How Estimated Tax Payments Work

Expect to pay estimated taxes if you owe at least $1,000 when you file your federal tax return.
Philip James Corwin/CORBIS

Athletes, coaches and sports fans are fond of saying that ending a game in a tie is like kissing your sister. Apparently, they never had to pay estimated taxes. No one wins: not you, the person who has to fill out a form and pony up cash every three months, and not the paper pushers over at the Internal Revenue Service who should have something better to do than hound generally law-abiding citizens for their hard-earned money each quarter. So why do some folks have to suck it up and go through the quarterly ritual of guessing how much money they owe the tax man? Because they don't have someone else to do it for them.

The idea behind the tax system is to pay as you go.

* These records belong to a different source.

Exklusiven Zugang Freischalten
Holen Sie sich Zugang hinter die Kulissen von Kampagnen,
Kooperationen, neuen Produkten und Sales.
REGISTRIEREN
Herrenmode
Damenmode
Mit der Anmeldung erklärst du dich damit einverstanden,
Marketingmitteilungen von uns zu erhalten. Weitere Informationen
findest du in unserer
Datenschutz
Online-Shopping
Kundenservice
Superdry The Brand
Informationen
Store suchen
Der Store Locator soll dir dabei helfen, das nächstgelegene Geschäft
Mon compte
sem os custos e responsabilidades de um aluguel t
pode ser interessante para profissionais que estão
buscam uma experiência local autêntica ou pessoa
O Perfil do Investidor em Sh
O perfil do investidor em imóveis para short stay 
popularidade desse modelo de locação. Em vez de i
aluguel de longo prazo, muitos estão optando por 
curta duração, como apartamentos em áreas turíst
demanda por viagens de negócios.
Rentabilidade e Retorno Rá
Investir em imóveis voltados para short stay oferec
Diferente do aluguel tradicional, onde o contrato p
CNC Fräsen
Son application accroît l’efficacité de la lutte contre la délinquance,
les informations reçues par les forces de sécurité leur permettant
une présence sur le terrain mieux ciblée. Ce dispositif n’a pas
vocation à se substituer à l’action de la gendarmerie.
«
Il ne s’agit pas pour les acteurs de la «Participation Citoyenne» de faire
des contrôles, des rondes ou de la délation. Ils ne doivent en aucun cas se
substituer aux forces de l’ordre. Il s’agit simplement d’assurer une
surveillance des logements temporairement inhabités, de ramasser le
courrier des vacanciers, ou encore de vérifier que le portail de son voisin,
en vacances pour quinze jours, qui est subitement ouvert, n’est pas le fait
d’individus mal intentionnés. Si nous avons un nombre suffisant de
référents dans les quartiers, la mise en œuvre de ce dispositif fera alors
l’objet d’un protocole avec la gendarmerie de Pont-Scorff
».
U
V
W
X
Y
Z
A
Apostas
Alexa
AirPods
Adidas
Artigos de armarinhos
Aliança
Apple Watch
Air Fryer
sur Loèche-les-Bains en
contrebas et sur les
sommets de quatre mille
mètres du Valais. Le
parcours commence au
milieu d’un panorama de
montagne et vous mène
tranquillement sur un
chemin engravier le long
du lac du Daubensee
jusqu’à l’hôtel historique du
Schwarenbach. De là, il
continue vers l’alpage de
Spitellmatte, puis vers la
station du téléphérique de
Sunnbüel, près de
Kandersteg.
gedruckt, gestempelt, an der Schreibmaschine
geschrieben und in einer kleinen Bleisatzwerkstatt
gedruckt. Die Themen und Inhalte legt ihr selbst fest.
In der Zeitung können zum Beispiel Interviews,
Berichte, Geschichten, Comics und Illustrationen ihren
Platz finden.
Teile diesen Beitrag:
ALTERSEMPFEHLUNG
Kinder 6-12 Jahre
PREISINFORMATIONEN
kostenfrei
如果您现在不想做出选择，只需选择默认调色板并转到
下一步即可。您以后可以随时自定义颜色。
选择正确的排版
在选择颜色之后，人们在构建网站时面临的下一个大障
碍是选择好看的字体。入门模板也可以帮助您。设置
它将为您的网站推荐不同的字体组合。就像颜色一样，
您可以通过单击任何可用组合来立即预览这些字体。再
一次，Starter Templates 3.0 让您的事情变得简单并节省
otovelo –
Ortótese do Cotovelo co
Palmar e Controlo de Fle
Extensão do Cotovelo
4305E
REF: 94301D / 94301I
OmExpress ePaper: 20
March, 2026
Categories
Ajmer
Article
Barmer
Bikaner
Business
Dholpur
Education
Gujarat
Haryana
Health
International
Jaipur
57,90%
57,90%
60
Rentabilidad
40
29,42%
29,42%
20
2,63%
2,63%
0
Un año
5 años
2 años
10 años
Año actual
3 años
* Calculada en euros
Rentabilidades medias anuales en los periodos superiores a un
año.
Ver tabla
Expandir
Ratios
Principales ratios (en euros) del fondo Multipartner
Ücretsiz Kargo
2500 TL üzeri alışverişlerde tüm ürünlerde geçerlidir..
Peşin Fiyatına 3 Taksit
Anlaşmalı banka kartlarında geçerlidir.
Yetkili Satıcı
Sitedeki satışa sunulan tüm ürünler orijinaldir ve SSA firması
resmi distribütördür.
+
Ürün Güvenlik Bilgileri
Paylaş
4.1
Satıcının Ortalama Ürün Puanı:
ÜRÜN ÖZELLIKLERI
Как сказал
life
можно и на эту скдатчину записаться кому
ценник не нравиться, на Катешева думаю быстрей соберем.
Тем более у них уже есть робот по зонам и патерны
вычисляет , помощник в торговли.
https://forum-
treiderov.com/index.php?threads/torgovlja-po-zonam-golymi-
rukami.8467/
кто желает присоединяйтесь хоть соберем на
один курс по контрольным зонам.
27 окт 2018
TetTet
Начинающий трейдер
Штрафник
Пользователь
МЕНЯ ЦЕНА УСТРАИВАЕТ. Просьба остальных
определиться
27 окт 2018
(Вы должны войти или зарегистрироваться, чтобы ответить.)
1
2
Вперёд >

That's why most people who work have some money automatically taken out of their paychecks to cover what they're expected to owe in taxes at the end of the year. Some don't however, and others generate income from other sources that isn't immediately taxed.

A person who meets the following two conditions is generally required to pay estimated taxes throughout the course of the year [sources: Bell, Yale]:

  1. He is expected to owe at least $1,000 at the end of the year, after accounting for any withholdings and credits.
  2. He expects that those withholdings and credits will be less than 90 percent of what he owes at the end of the year.

It's up to the individual taxpayer to make this determination. The IRS won't tell you ahead of time that you're required to pay estimated taxes, but it will hit you with a penalty if you fail to do so, or if you don't pay enough. Those payments aren't deductible, even for business owners [sources: Bell, Yale].